The newly-introduced fourth hand permitted the display of an additional time, with the corresponding number markings on the outer bezel. Pilots used the second time to display the Greenwich Mean Time (GMT), which led Rolex to the name this special luxury watch the GMT-Master. Even though the Greenwich Mean Time (GMT) was replaced in 1972 to Coordinated Universal Time (UTC) by the Aviation Industry, the term GMT is still known and kept as part of the name of the Rolex GMT-Master.
The second generation known as the GMT-Master II was introduced in the early 1980s, featuring a quick-set movement upgrade and new metal options. While is was designed primarily for a professional purpose, the GMT-Master and its successor had gained popularity for not only its function but design, as well. I appreciate the fact that its quite similar to the Submariner Date - a Rolex parallel symbolizing the dark depths and height of where great men explore the world.

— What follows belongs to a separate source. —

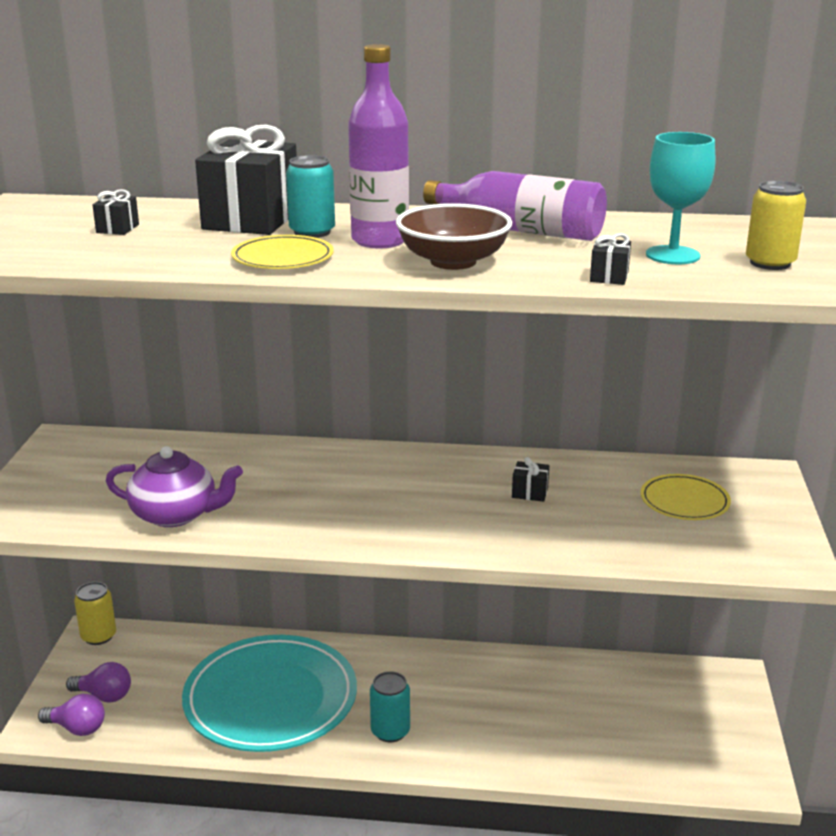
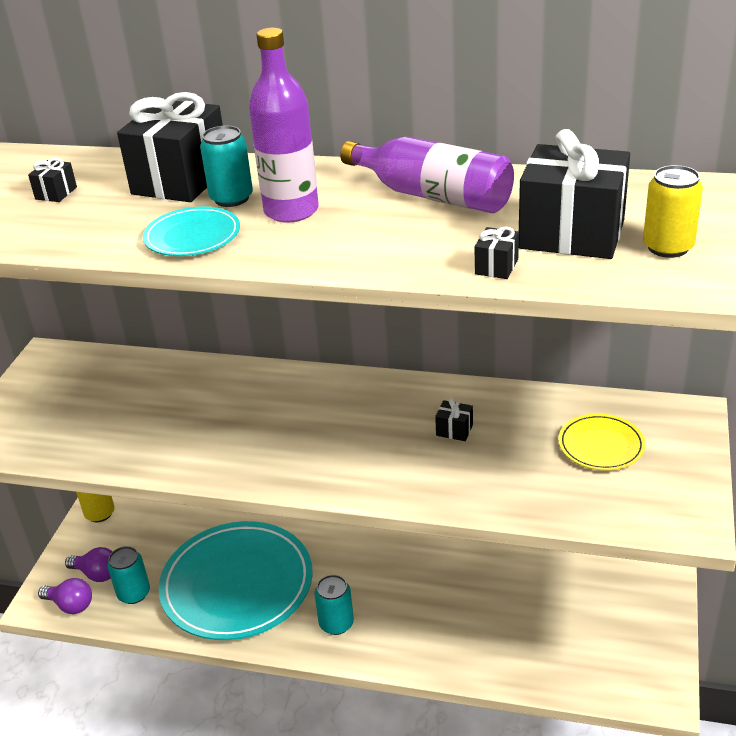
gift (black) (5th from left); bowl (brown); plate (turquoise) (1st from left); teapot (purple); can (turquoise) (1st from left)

Today’s GMT-Master II still captures the spirit of the original GMT-Master, but instead with increased reliability and durability. The 3186 movement features the Parachrom hairspring to offer better resistance to shocks and temperature variations to ensure more reliable timekeeping; advancements with the construction of the watch itself not only modernized the aesthetics but offered greater durability and convenience.
The bezel is the highlight of the GMT-Masters, coordinating with the 24-hour hand to allow wears to read a third time zone. It is bidirectional - rotating either way - and is a feature only also seen on the Yacht-Master collections.
Over the years, the numbered metal “inserts” that were placed into the steal casing of the bezel would easily become worn, scratch, or faded from sun and the elements. As a remedy Rolex introduced the Cerachrom (ceramic) bezel insert in 2005 and started inscribing the numerals and graduations directly, boasting that each bezel requires 40 hours to produce. An extremely hard material, the Cerachrom bezel is significantly more durable by being nearly scratchproof and unaffected by sunlight or water, keeping the colors vibrant over time.
Like other professional watches, the GMT-Master II was designed for those that travel, explore, or even simply active in their every day lives. Rolex recently designed the Easylink for such individuals, understanding that an increase in physical activity, altitude, or temperature can cause your wrist to expand. You’d only need a few millimeters to make the size your Rolex more comfortable and the Easylink extension system hidden within the clasp allows the wearer to add (and then subsequently remove) said millimeters themselves within a few seconds.
Brimming with function, beautiful design, and spirit, the GMT-Masters are a must-have for any Rolex collection.